Um grande golo, gesto técnico muito bem executado, e de um repentismo que apanhou de surpresa o guardião germânico.

Mas nem tudo o que parece é. Por vezes digo que ver um jogo no estádio e na televisão não é a mesma coisa. E com vantagem para ver no estádio. Este lance é um corolário disso mesmo.

Entrei no estádio bem cedo, ainda antes do aquecimento. No aquecimento um dos exercícios constantes é o treino de remates à baliza.
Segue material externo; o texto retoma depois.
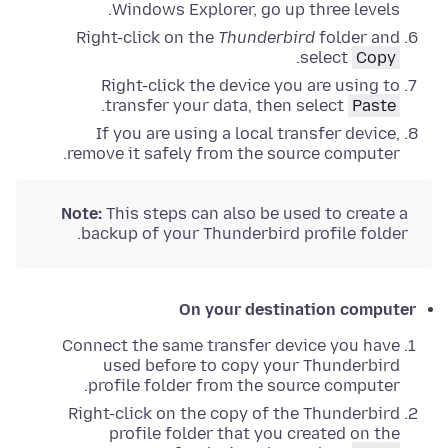
.
Windows Explorer
,
go up three levels
Right-click
on the
Thunderbird
folder and
.
select
Copy
Right-click
the device you are using to
.
transfer your data, then select
Paste
If you are using a local transfer device,
remove it safely from the source computer.
Note:
This steps can also be used to create a
backup of your Thunderbird profile folder.
On your destination computer
Connect the same transfer device you have
used before to copy your Thunderbird
profile folder from the source computer.
Right-click
on the copy of the Thunderbird
profile folder that you created on the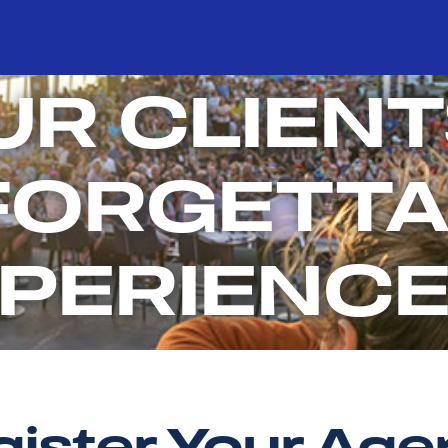
UR CLIENT
FORGETTA
PERIENC
ister Your Ag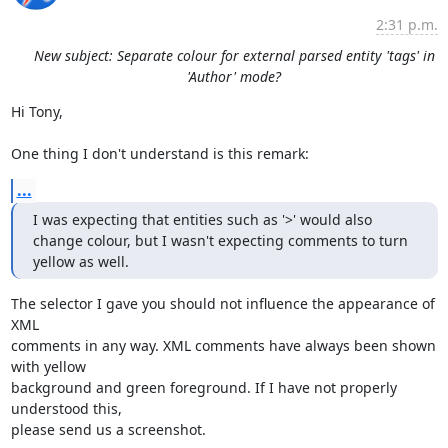
2:31 p.m.
New subject: Separate colour for external parsed entity 'tags' in
'Author' mode?
Hi Tony,

One thing I don't understand is this remark:
...
I was expecting that entities such as '>' would also 
change colour, but I wasn't expecting comments to turn 
yellow as well.
The selector I gave you should not influence the appearance of 
XML 

comments in any way. XML comments have always been shown 
with yellow 

background and green foreground. If I have not properly 
understood this, 

please send us a screenshot.
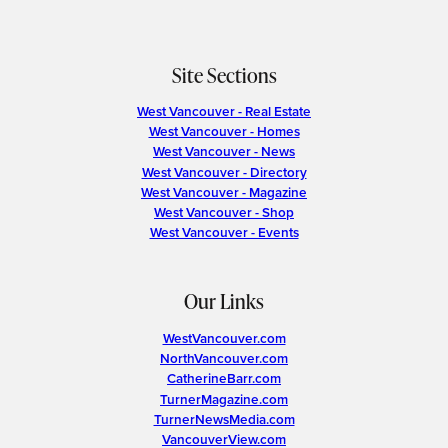
Site Sections
West Vancouver - Real Estate
West Vancouver - Homes
West Vancouver - News
West Vancouver - Directory
West Vancouver - Magazine
West Vancouver - Shop
West Vancouver - Events
Our Links
WestVancouver.com
NorthVancouver.com
CatherineBarr.com
TurnerMagazine.com
TurnerNewsMedia.com
VancouverView.com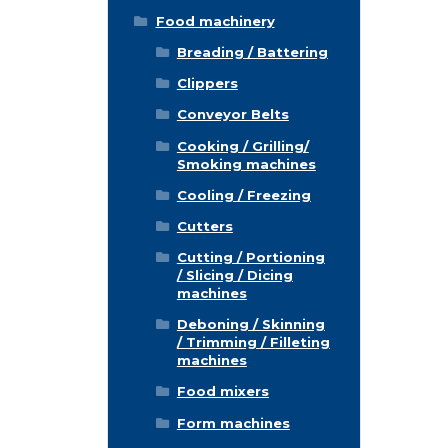
Food machinery
Breading / Battering
Clippers
Conveyor Belts
Cooking / Grilling/
Smoking machines
Cooling / Freezing
Cutters
Cutting / Portioning
/ Slicing / Dicing
machines
Deboning / Skinning
/ Trimming / Filleting
machines
Food mixers
Form machines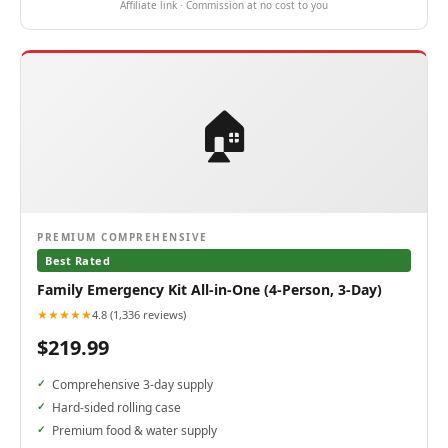
Affiliate link · Commission at no cost to you
🏠
PREMIUM COMPREHENSIVE
Best Rated
Family Emergency Kit All-in-One (4-Person, 3-Day)
★★★★★
4.8 (1,336 reviews)
$219.99
Comprehensive 3-day supply
Hard-sided rolling case
Premium food & water supply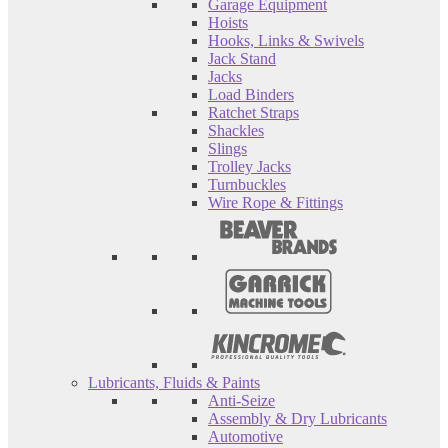
Garage Equipment
Hoists
Hooks, Links & Swivels
Jack Stand
Jacks
Load Binders
Ratchet Straps
Shackles
Slings
Trolley Jacks
Turnbuckles
Wire Rope & Fittings
Lubricants, Fluids & Paints
Anti-Seize
Assembly & Dry Lubricants
Automotive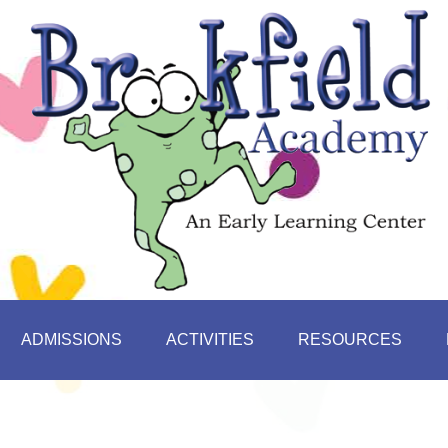
ADMISSIONS
ACTIVITIES
RESOURCES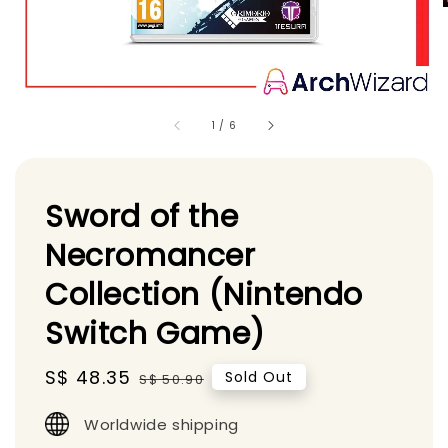
1
/
6
Sword of the
Necromancer
Collection (Nintendo
Switch Game)
Sale
S$ 48.35
Regular
Sold Out
S$ 50.90
price
price
Worldwide shipping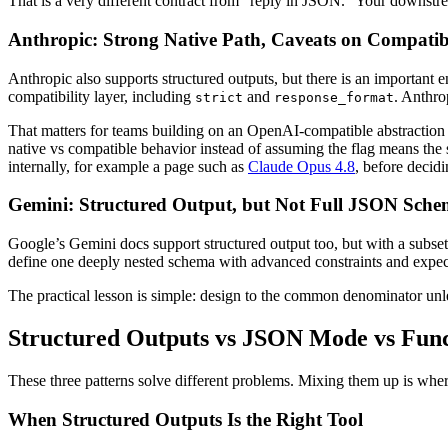
That is a very different contract from "reply in JSON." Your downstr
Anthropic: Strong Native Path, Caveats on Compatibi
Anthropic also supports structured outputs, but there is an importan
compatibility layer, including
and
. Anthr
strict
response_format
That matters for teams building on an OpenAI-compatible abstraction lay
native vs compatible behavior instead of assuming the flag means the 
internally, for example a page such as
Claude Opus 4.8
, before decidi
Gemini: Structured Output, but Not Full JSON Sch
Google’s Gemini docs support structured output too, but with a subset 
define one deeply nested schema with advanced constraints and expect al
The practical lesson is simple: design to the common denominator unles
Structured Outputs vs JSON Mode vs Func
These three patterns solve different problems. Mixing them up is where
When Structured Outputs Is the Right Tool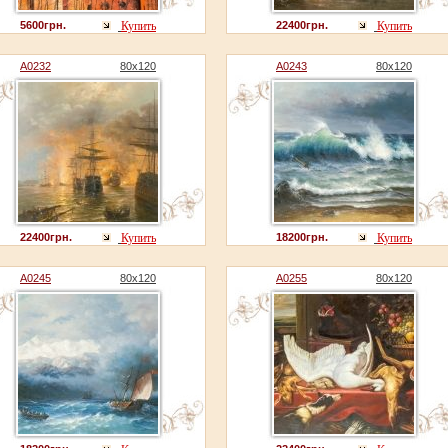
5600грн.
Купить
22400грн.
Купить
A0232
80x120
A0243
80x120
22400грн.
Купить
18200грн.
Купить
A0245
80x120
A0255
80x120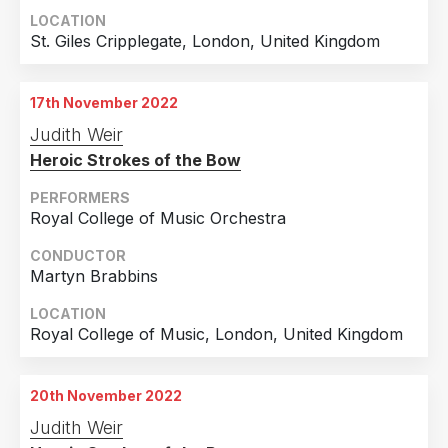
LOCATION
St. Giles Cripplegate, London, United Kingdom
17th November 2022
Judith Weir
Heroic Strokes of the Bow
PERFORMERS
Royal College of Music Orchestra
CONDUCTOR
Martyn Brabbins
LOCATION
Royal College of Music, London, United Kingdom
20th November 2022
Judith Weir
Dois treinadores estão perto da grande área, e um jogador a vez surge para receber a bola e alvejar a baliza defendida por Rui Patrício.

Neste jogo achei curioso que num desses aquecimentos, Jefferson surgiu quase na quina da grande área, e fez um remate tenso, ao segundo poste e em força.
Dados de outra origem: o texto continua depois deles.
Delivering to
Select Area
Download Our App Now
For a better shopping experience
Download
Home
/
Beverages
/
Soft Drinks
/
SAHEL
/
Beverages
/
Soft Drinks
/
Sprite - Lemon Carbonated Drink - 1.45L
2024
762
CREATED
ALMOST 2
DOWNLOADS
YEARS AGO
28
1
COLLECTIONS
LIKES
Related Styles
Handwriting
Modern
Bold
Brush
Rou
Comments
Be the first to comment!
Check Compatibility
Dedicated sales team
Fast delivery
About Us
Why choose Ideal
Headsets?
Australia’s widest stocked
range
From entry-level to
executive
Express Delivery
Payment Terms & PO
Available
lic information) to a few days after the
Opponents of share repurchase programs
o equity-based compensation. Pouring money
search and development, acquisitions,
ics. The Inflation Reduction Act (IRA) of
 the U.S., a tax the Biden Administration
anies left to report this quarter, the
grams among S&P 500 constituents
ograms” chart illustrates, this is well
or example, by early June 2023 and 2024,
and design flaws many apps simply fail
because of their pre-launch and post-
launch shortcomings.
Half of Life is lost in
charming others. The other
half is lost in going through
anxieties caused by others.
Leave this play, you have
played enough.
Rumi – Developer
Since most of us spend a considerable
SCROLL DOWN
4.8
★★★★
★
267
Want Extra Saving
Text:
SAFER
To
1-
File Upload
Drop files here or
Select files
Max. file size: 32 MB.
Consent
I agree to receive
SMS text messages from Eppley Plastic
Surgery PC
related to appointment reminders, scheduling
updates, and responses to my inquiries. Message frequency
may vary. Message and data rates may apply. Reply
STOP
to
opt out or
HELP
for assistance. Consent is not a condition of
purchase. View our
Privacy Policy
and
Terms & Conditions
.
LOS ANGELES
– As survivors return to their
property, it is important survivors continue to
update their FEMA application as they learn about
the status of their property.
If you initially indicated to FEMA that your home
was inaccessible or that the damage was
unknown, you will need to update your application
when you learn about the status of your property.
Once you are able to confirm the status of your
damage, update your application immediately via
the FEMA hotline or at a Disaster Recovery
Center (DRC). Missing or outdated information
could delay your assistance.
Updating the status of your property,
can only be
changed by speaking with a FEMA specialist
O mesmo remate que mais tarde fez no jogo, e que deu a reviravolta na partida.

Ao ter visto as duas vezes o lance fiquei sem dúvidas nenhumas. Não foi um gesto técnico do momento, um improviso. Foi um jogador talentoso, e inteligente, que treinou um remate especifico contra este adversário e que o executou na perfeição.

E isto só me faz ficar ainda mais satisfeito com ele. Ter jogadores com esta qualidade, e que até são suplentes por vezes, só me dá esperanças que este ano vamos festejar ainda muitas coisas boas.